SNHU describes its culture in two words it repeats often: "students first." In most mission statements that phrase is decoration. Here it doubles as an operating manual - the reason advising is heavy, enrollment is simple, and the institution obsesses over whether learners finish rather than just whether they sign up. President Lisa Marsh Ryerson, who took office in 2024 after a long run leading the AARP Foundation, frames it as a community project as much as an academic one.
When we expand access to learning, we strengthen lives, families, and communities.
- Lisa Marsh Ryerson, President, Southern New Hampshire University
It is easy to be cynical about a university with a billion-dollar budget invoking the language of access. It is harder to argue with 200,000 people who took the offer. The mission and the business model, in SNHU's case, happen to point in the same direction - which is the rarest and most durable kind of alignment in higher education.

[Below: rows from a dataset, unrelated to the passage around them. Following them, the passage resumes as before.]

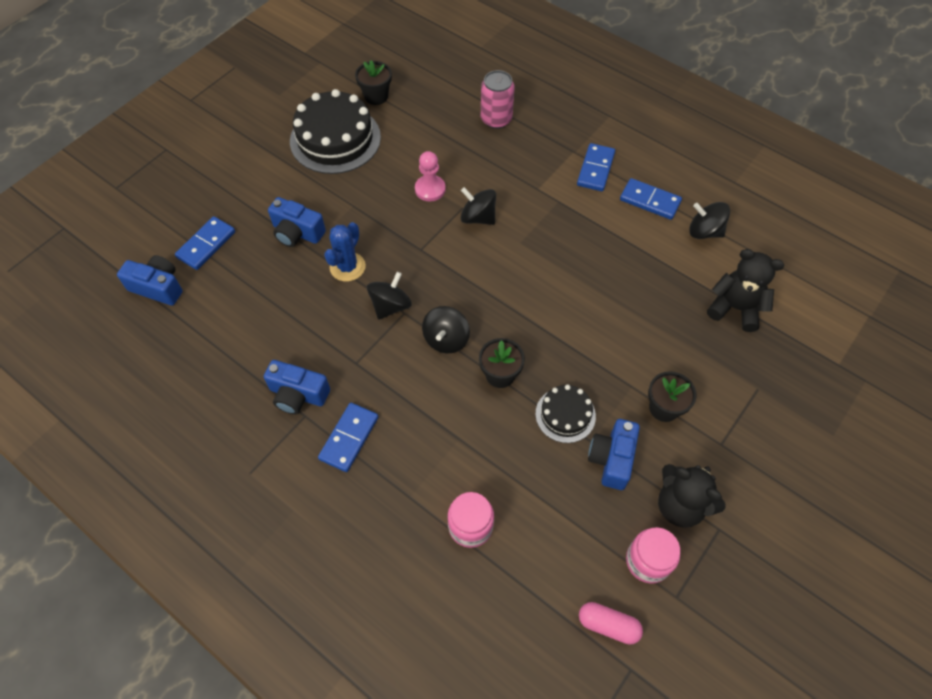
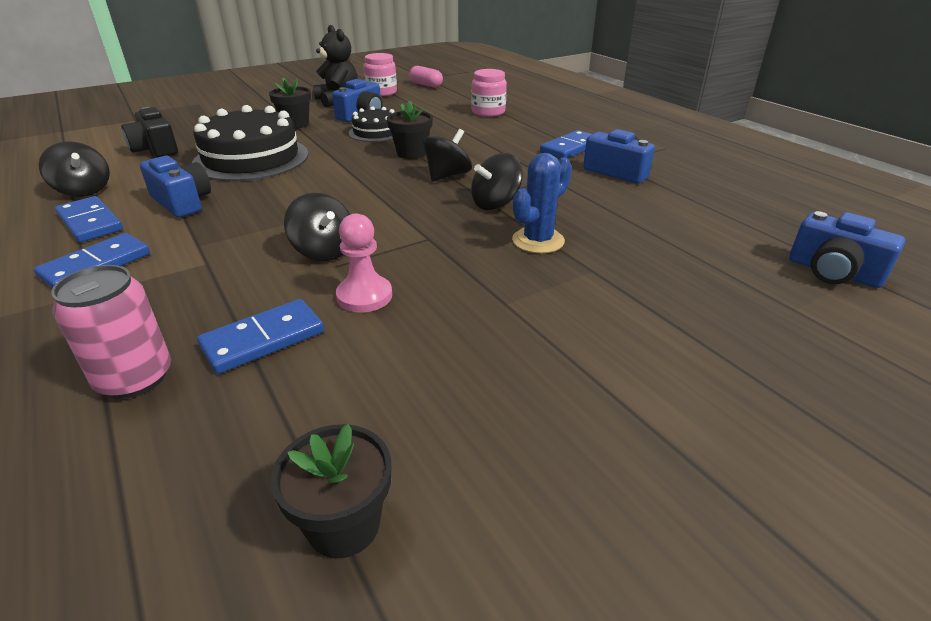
camera: 160 degrees left, 25 degrees down
blue domino [175,216,235,270] -> blue domino moved to [197,299,324,374]
blue camera [268,197,326,247] -> blue camera moved to [140,156,211,217]
black cake [290,89,381,174] -> black cake moved to [192,105,309,181]
black teddy bear [707,249,784,332] -> black camera [122,107,178,157]

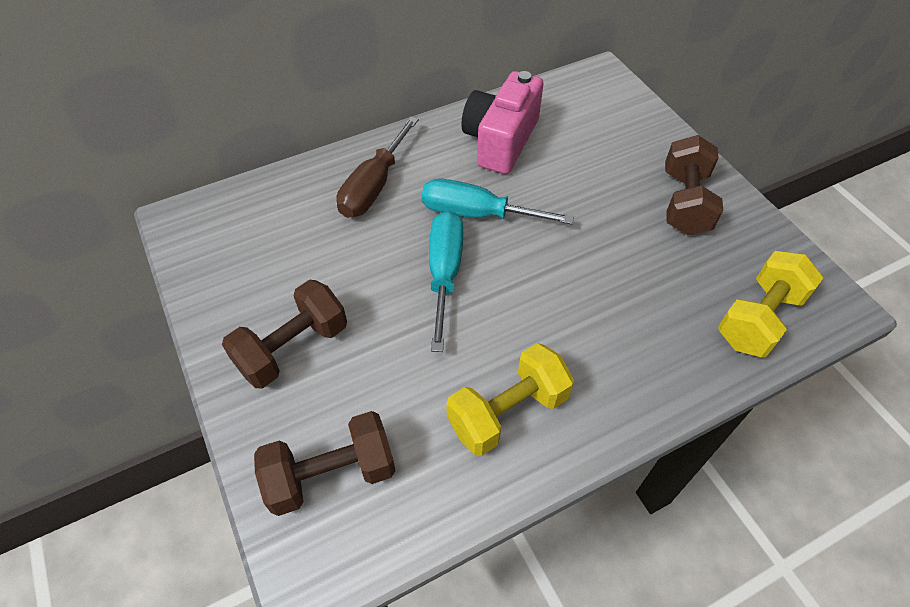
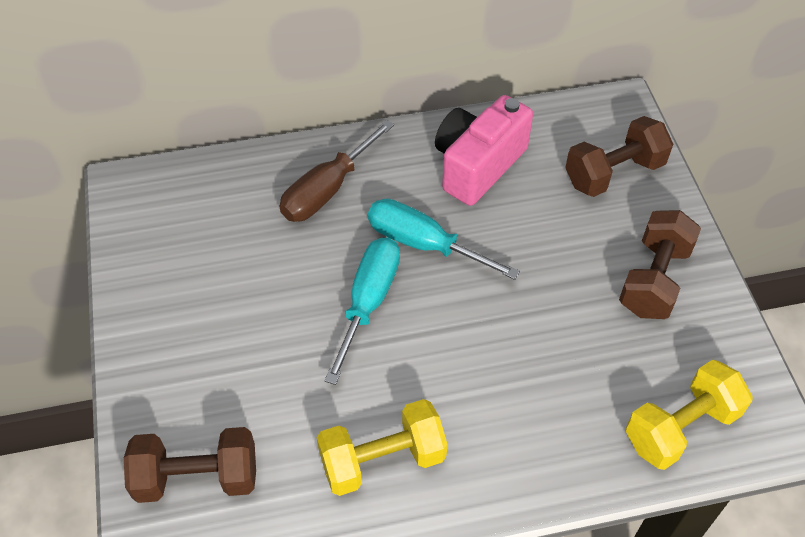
camera: 15 degrees right, 0 degrees up
brown dumbbell [222,280,347,389] -> brown dumbbell moved to [565,116,673,197]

Higher education's next decade will be argued over AI, cost, and whether a degree is still worth it. SNHU is unusually positioned for that fight: it already runs at a scale where small improvements reach hundreds of thousands of people, and its former president left specifically to study how AI fits into learning. The risk is the same one that haunts everything that grows this fast - that scale curdles into anonymity, and "students first" becomes a slogan a chatbot recites.

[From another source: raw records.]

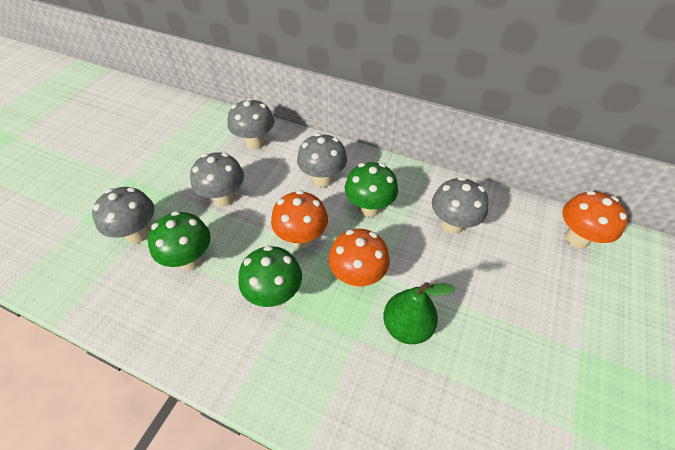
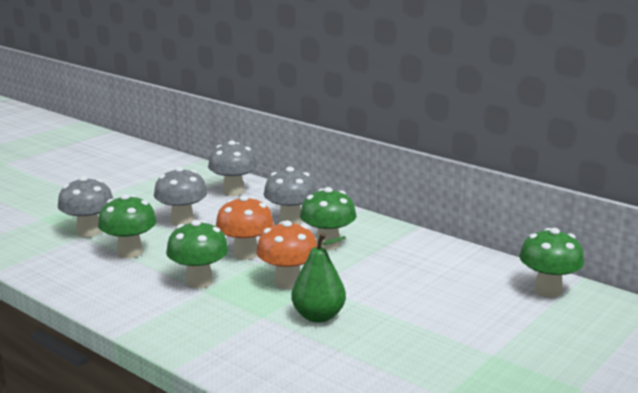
camera: 15 degrees right, 30 degrees down
grey mushroom [432,177,489,234] -> none
orange mushroom [562,191,628,248] -> green mushroom [519,228,584,298]

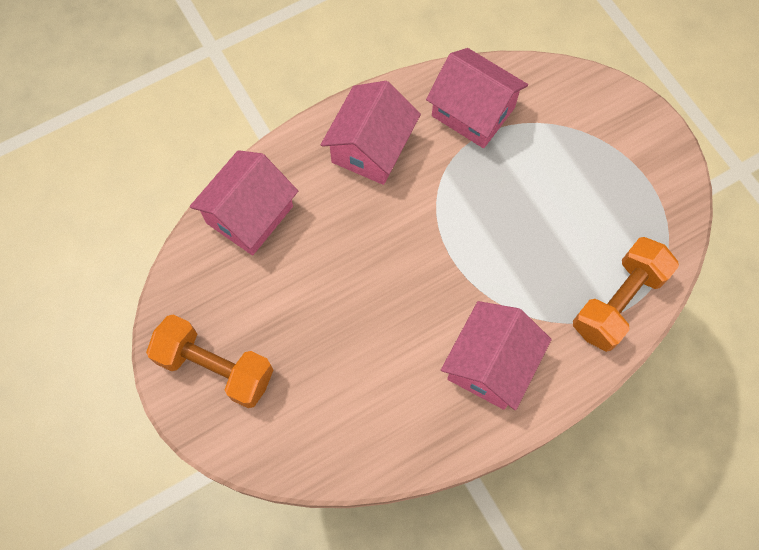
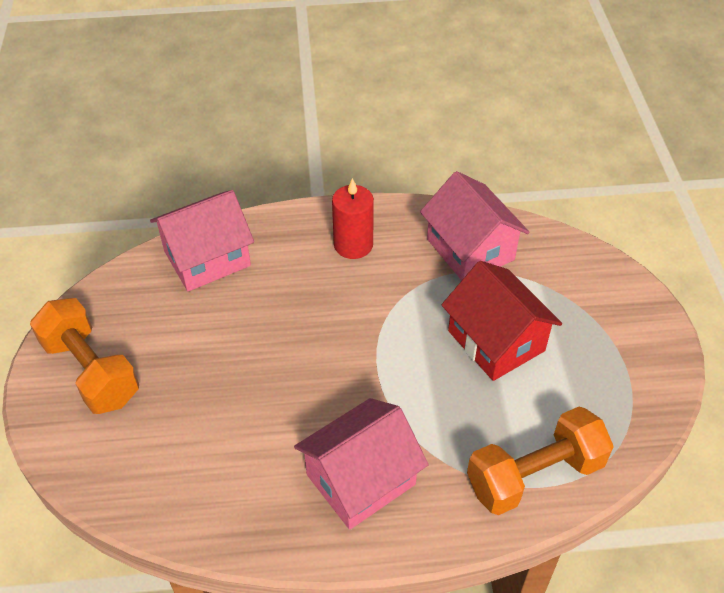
camera: 25 degrees right, 20 degrees down
pink house [321,81,421,185] -> red candle [332,178,374,259]
none -> red house [442,261,562,381]

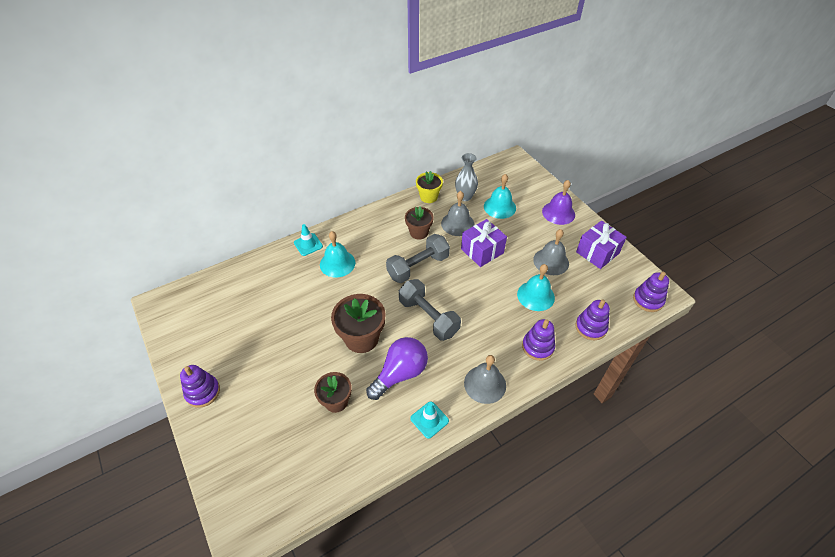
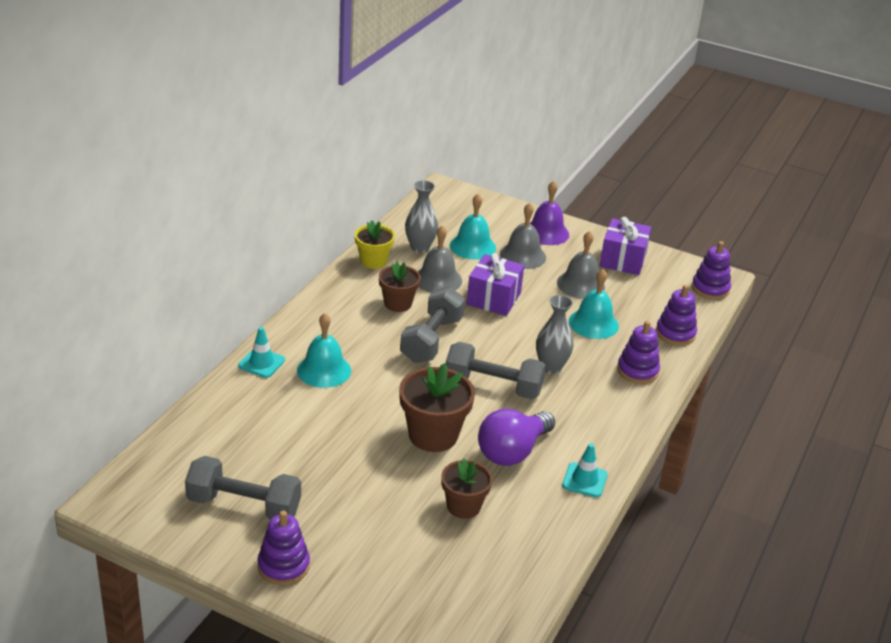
camera: 35 degrees left, 15 degrees down
purple light bulb [366,337,428,400] -> purple light bulb turned 150 degrees counterclockwise [478,409,555,466]
grey bell [464,355,506,404] -> grey bell moved to [500,203,546,269]
none -> grey dumbbell [185,456,301,520]
none -> grey vase [536,295,574,374]

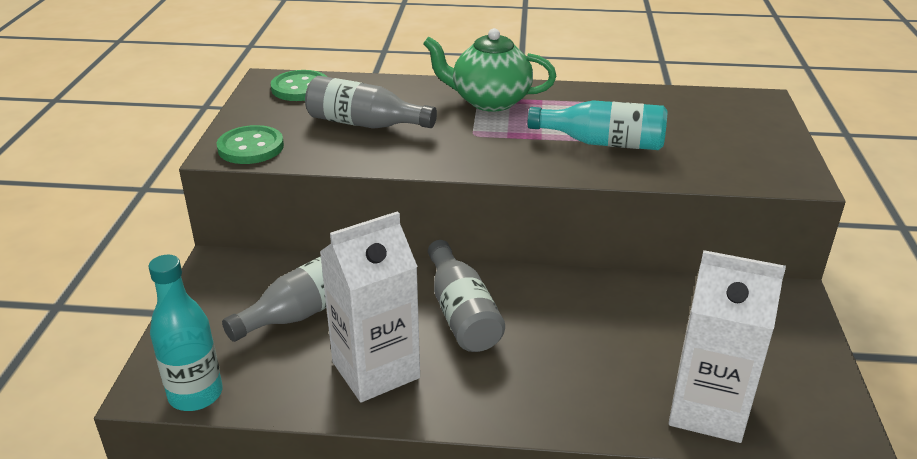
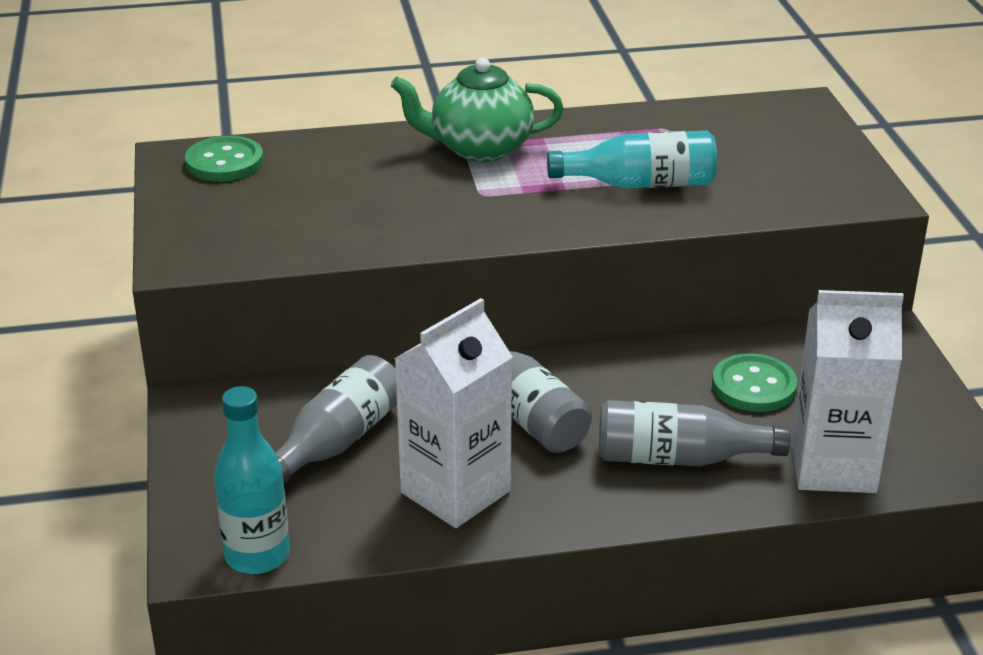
camera: 15 degrees left, 0 degrees up
green button [217,125,284,164] -> green button moved to [712,353,797,412]
grey bottle [305,76,437,129] -> grey bottle moved to [599,400,791,466]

So return to the nurse at the kitchen table. A generation ago, her options were a commute she could not make and a schedule she could not keep. Now the class comes to the table, at the hour she is actually free, from a nonprofit that treats her enrollment as the whole point rather than a charity case. That is what SNHU changed. Whether it can keep that promise at twice the size is the question the next decade gets to answer.